Coloring not only evokes happy memories of childhood; the act can also foster a sense of well-being and offer a relaxing respite from our digital world. Crafters have known this intuitively for years.
An accumulation of research shows that these creative activities can help you de-stress from everyday pressures. Recent studies suggest that structured, rhythmic endeavors such as coloring, knitting, crocheting or quilting are particularly beneficial because they ease you into a meditative state of mind that allows you to push away negative thoughts and worries.
“These activities engage your hands as well as your mind and your focus,” says art therapist Lacy Mucklow, the author of several best-selling Zen-themed coloring books. “Plus, the repetitive actions release serotonin, the brain transmitter responsible for relaxation.”
Numerous studies have looked into how crafting benefits mood and physical health. In a 2006 study co-sponsored by the National Endowment for the Arts and several federal health agencies, researchers found that adults 65 or older who engaged in creative activities such as making jewelry, painting or writing had better overall health, made fewer visits to the doctor, used less medication and had fewer health problems than non-crafters.

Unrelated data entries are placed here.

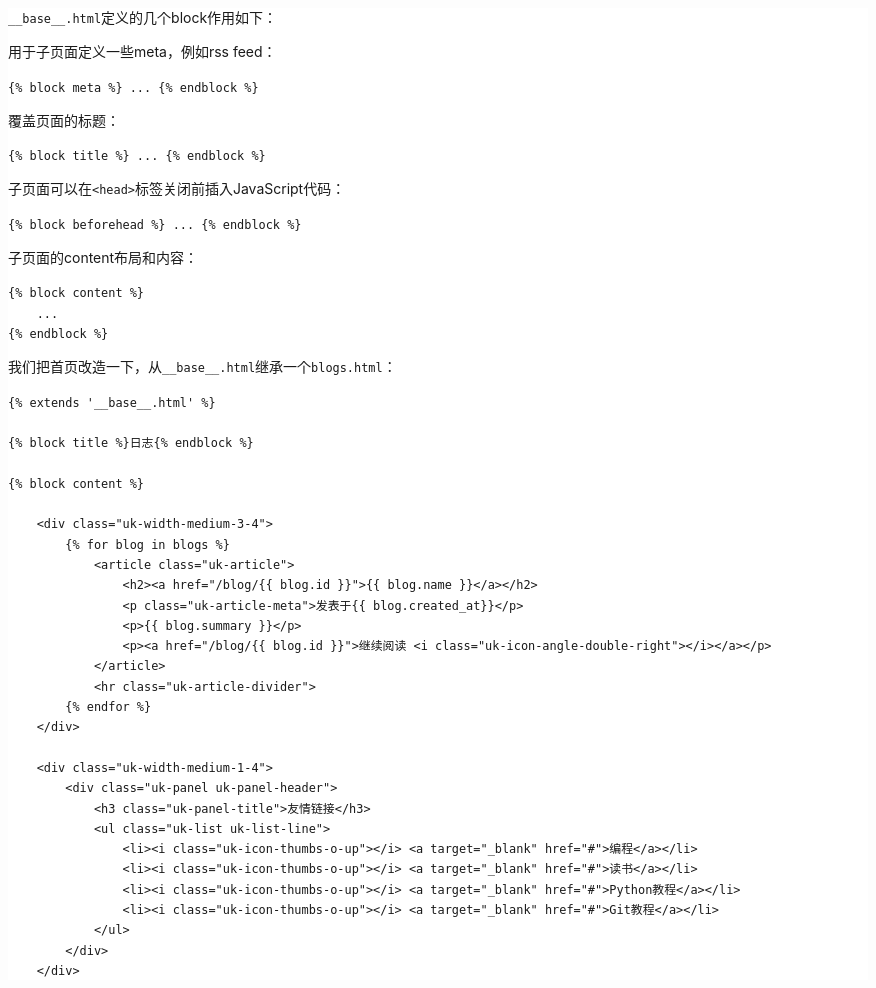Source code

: 
`__base__.html`定义的几个block作用如下：

用于子页面定义一些meta，例如rss feed：

    
    
    {% block meta %} ... {% endblock %}
    

覆盖页面的标题：

    
    
    {% block title %} ... {% endblock %}
    

子页面可以在`<head>`标签关闭前插入JavaScript代码：

    
    
    {% block beforehead %} ... {% endblock %}
    

子页面的content布局和内容：

    
    
    {% block content %}
        ...
    {% endblock %}
    

我们把首页改造一下，从`__base__.html`继承一个`blogs.html`：

    
    
    {% extends '__base__.html' %}
    
    {% block title %}日志{% endblock %}
    
    {% block content %}
    
        <div class="uk-width-medium-3-4">
            {% for blog in blogs %}
                <article class="uk-article">
                    <h2><a href="/blog/{{ blog.id }}">{{ blog.name }}</a></h2>
                    <p class="uk-article-meta">发表于{{ blog.created_at}}</p>
                    <p>{{ blog.summary }}</p>
                    <p><a href="/blog/{{ blog.id }}">继续阅读 <i class="uk-icon-angle-double-right"></i></a></p>
                </article>
                <hr class="uk-article-divider">
            {% endfor %}
        </div>
    
        <div class="uk-width-medium-1-4">
            <div class="uk-panel uk-panel-header">
                <h3 class="uk-panel-title">友情链接</h3>
                <ul class="uk-list uk-list-line">
                    <li><i class="uk-icon-thumbs-o-up"></i> <a target="_blank" href="#">编程</a></li>
                    <li><i class="uk-icon-thumbs-o-up"></i> <a target="_blank" href="#">读书</a></li>
                    <li><i class="uk-icon-thumbs-o-up"></i> <a target="_blank" href="#">Python教程</a></li>
                    <li><i class="uk-icon-thumbs-o-up"></i> <a target="_blank" href="#">Git教程</a></li>
                </ul>
            </div>
        </div>
    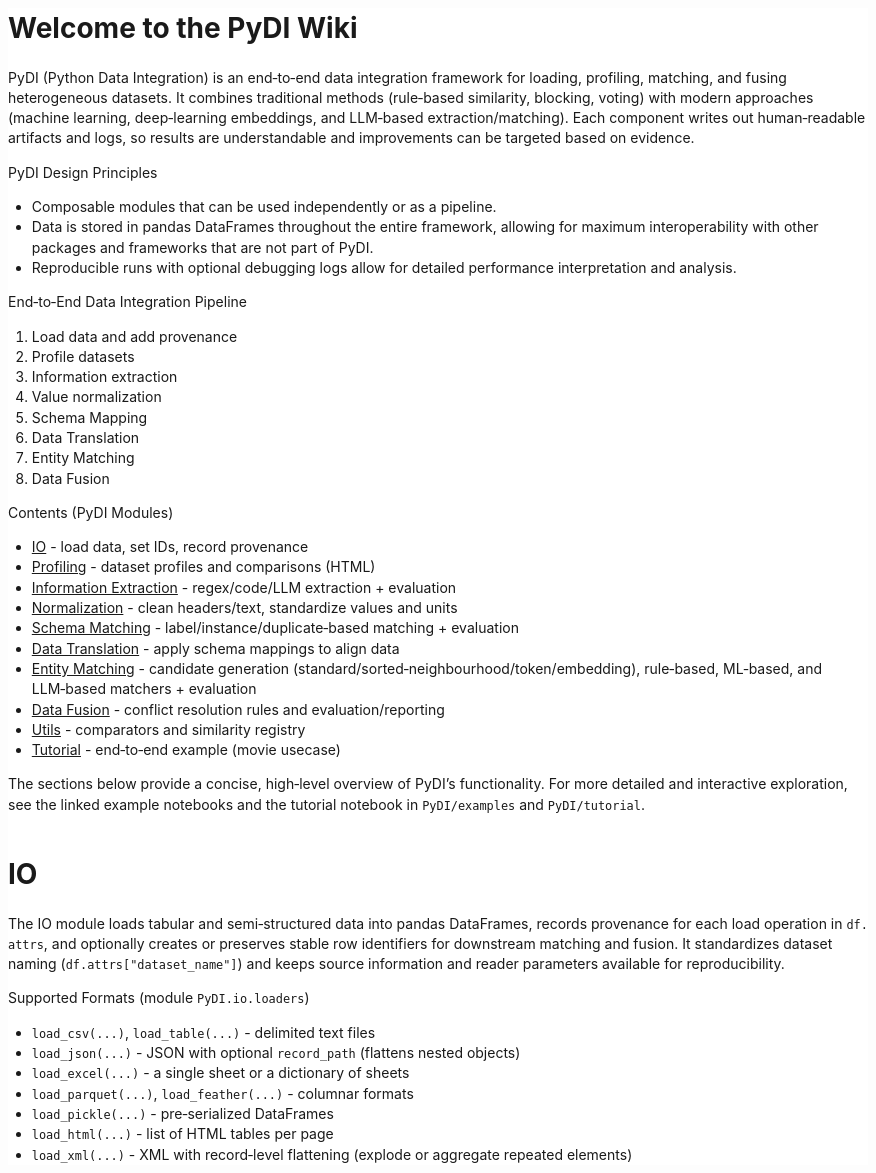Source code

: Welcome to the PyDI Wiki
========================

PyDI (Python Data Integration) is an end‑to‑end data integration framework for loading, profiling, matching, and fusing heterogeneous datasets. It combines traditional methods (rule‑based similarity, blocking, voting) with modern approaches (machine learning, deep‑learning embeddings, and LLM‑based extraction/matching). Each component writes out human‑readable artifacts and logs, so results are understandable and improvements can be targeted based on evidence.

PyDI Design Principles
- Composable modules that can be used independently or as a pipeline.
- Data is stored in pandas DataFrames throughout the entire framework, allowing for maximum interoperability with other packages and frameworks that are not part of PyDI.
- Reproducible runs with optional debugging logs allow for detailed performance interpretation and analysis.

End‑to‑End Data Integration Pipeline 
1. Load data and add provenance 
2. Profile datasets 
3. Information extraction 
4. Value normalization
5. Schema Mapping
6. Data Translation   
7. Entity Matching 
8. Data Fusion 


Contents (PyDI Modules)
- [IO](#io) - load data, set IDs, record provenance
- [Profiling](#profiling) - dataset profiles and comparisons (HTML)
- [Information Extraction](#information-extraction) - regex/code/LLM extraction + evaluation
- [Normalization](#normalization) - clean headers/text, standardize values and units
- [Schema Matching](#schema-matching) - label/instance/duplicate‑based matching + evaluation
- [Data Translation](#data-translation) - apply schema mappings to align data
- [Entity Matching](#entity-matching) - candidate generation (standard/sorted‑neighbourhood/token/embedding), rule‑based, ML‑based, and LLM‑based matchers + evaluation
- [Data Fusion](#data-fusion) - conflict resolution rules and evaluation/reporting
- [Utils](#utils) - comparators and similarity registry
- [Tutorial](../tutorial/PyDI_Winter_Tutorial.ipynb) - end‑to‑end example (movie usecase)


The sections below provide a concise, high‑level overview of PyDI’s functionality. For more detailed and interactive exploration, see the linked example notebooks and the tutorial notebook in `PyDI/examples` and `PyDI/tutorial`.


# IO

The IO module loads tabular and semi‑structured data into pandas DataFrames, records provenance for each load operation in `df.attrs`, and optionally creates or preserves stable row identifiers for downstream matching and fusion. It standardizes dataset naming (`df.attrs["dataset_name"]`) and keeps source information and reader parameters available for reproducibility.

Supported Formats (module `PyDI.io.loaders`)
- `load_csv(...)`, `load_table(...)` - delimited text files
- `load_json(...)` - JSON with optional `record_path` (flattens nested objects)
- `load_excel(...)` - a single sheet or a dictionary of sheets
- `load_parquet(...)`, `load_feather(...)` - columnar formats
- `load_pickle(...)` - pre‑serialized DataFrames
- `load_html(...)` - list of HTML tables per page
- `load_xml(...)` - XML with record‑level flattening (explode or aggregate repeated elements)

Stress reduction is a top reason Cathy Simocko-Smith, 59, a professional gardener inBridgeport, Conn., enjoys coloring. “Coloring at night while I’m watching TV helps quiet my mind,” she says. “I can really lose myself in it, and it stops me from thinking about my work and the stresses in my life.”
Putting Pencil to Paper
Coloring is a great way to explore your creativity — it’s easy, inexpensive and you don’t have to know how to draw. The 10 to 20 minutes you spend coloring an image that gives you a sense of satisfaction can have a positive ripple effect throughout your day.

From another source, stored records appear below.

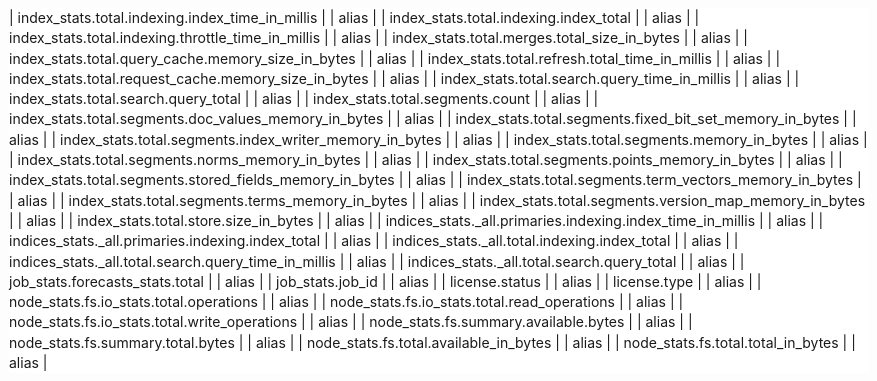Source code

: | index_stats.total.indexing.index_time_in_millis |  | alias |
| index_stats.total.indexing.index_total |  | alias |
| index_stats.total.indexing.throttle_time_in_millis |  | alias |
| index_stats.total.merges.total_size_in_bytes |  | alias |
| index_stats.total.query_cache.memory_size_in_bytes |  | alias |
| index_stats.total.refresh.total_time_in_millis |  | alias |
| index_stats.total.request_cache.memory_size_in_bytes |  | alias |
| index_stats.total.search.query_time_in_millis |  | alias |
| index_stats.total.search.query_total |  | alias |
| index_stats.total.segments.count |  | alias |
| index_stats.total.segments.doc_values_memory_in_bytes |  | alias |
| index_stats.total.segments.fixed_bit_set_memory_in_bytes |  | alias |
| index_stats.total.segments.index_writer_memory_in_bytes |  | alias |
| index_stats.total.segments.memory_in_bytes |  | alias |
| index_stats.total.segments.norms_memory_in_bytes |  | alias |
| index_stats.total.segments.points_memory_in_bytes |  | alias |
| index_stats.total.segments.stored_fields_memory_in_bytes |  | alias |
| index_stats.total.segments.term_vectors_memory_in_bytes |  | alias |
| index_stats.total.segments.terms_memory_in_bytes |  | alias |
| index_stats.total.segments.version_map_memory_in_bytes |  | alias |
| index_stats.total.store.size_in_bytes |  | alias |
| indices_stats._all.primaries.indexing.index_time_in_millis |  | alias |
| indices_stats._all.primaries.indexing.index_total |  | alias |
| indices_stats._all.total.indexing.index_total |  | alias |
| indices_stats._all.total.search.query_time_in_millis |  | alias |
| indices_stats._all.total.search.query_total |  | alias |
| job_stats.forecasts_stats.total |  | alias |
| job_stats.job_id |  | alias |
| license.status |  | alias |
| license.type |  | alias |
| node_stats.fs.io_stats.total.operations |  | alias |
| node_stats.fs.io_stats.total.read_operations |  | alias |
| node_stats.fs.io_stats.total.write_operations |  | alias |
| node_stats.fs.summary.available.bytes |  | alias |
| node_stats.fs.summary.total.bytes |  | alias |
| node_stats.fs.total.available_in_bytes |  | alias |
| node_stats.fs.total.total_in_bytes |  | alias |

What should your goals be?
- Make time to color for a few minutes every day. Think of it as a healthy habit.
- Have fun and don’t judge. You don’t have to color inside the lines or finish your picture. If you’re trying to be perfect, you won’t relax.
- What about technique?
- Watercolor pencils and markers are particularly fun to use because they allow you to blend colors.
- Lay down some color, apply a drop of water and spread the color around with a brush.